▶ **Work task**:
Begin at the line that holds "All Publishers" and copy each line exactly until the data below ends, including that last line but no pictures.

-- Information given follows --

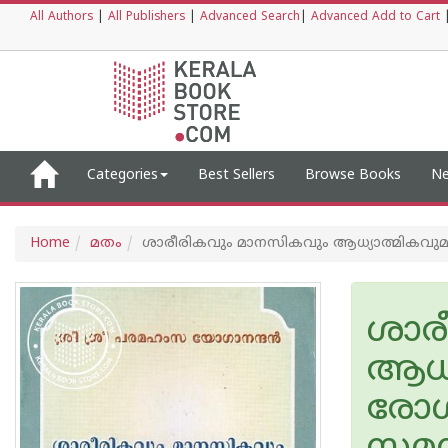
All Authors
|
All Publishers
|
Advanced Search
|
Advanced Add to Cart
Categories
Best Sellers
Browse Books
Ne
Home
മതം
ശാരീരികവും മാനസികവും ആധ്യാത്മികവു
ശാര
ആധ്
രോഗ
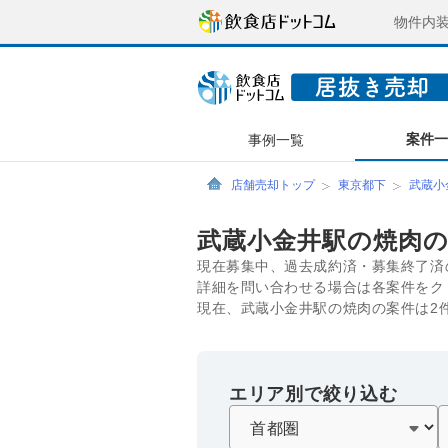
物件内
案件
事例一覧
店舗売却トップ
東京都下
武蔵小
武蔵小金井駅の焼肉
現在募集中、過去成約済・募集終了済
詳細を問い合わせる場合は各案件をク
現在、武蔵小金井駅の焼肉の案件は2
エリア別で絞り込む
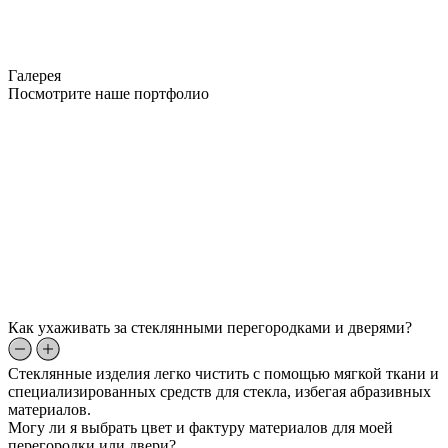
Галерея
Посмотрите наше портфолио
Как ухаживать за стеклянными перегородками и дверями?
Стеклянные изделия легко чистить с помощью мягкой ткани и
специализированных средств для стекла, избегая абразивных
материалов.
Могу ли я выбрать цвет и фактуру материалов для моей
перегородки или двери?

-- Information given concluded --

▶ **Answer to this problem**:
All Publishers
|
Advanced Search
|
Advanced Add to Cart
Categories
Best Sellers
Browse Books
Ne
Home
മതം
ശാരീരികവും മാനസികവും ആധ്യാത്മികവു
ശാര
ആധ്
രോഗ
物件内
案件
事例一覧
店舗売却トップ
東京都下
武蔵小
武蔵小金井駅の焼肉
現在募集中、過去成約済・募集終了済
詳細を問い合わせる場合は各案件をク
現在、武蔵小金井駅の焼肉の案件は2
エリア別で絞り込む
Галерея
Посмотрите наше портфолио
Как ухаживать за стеклянными перегородками и дверями?
Стеклянные изделия легко чистить с помощью мягкой ткани и
специализированных средств для стекла, избегая абразивных
материалов.
Могу ли я выбрать цвет и фактуру материалов для моей
перегородки или двери?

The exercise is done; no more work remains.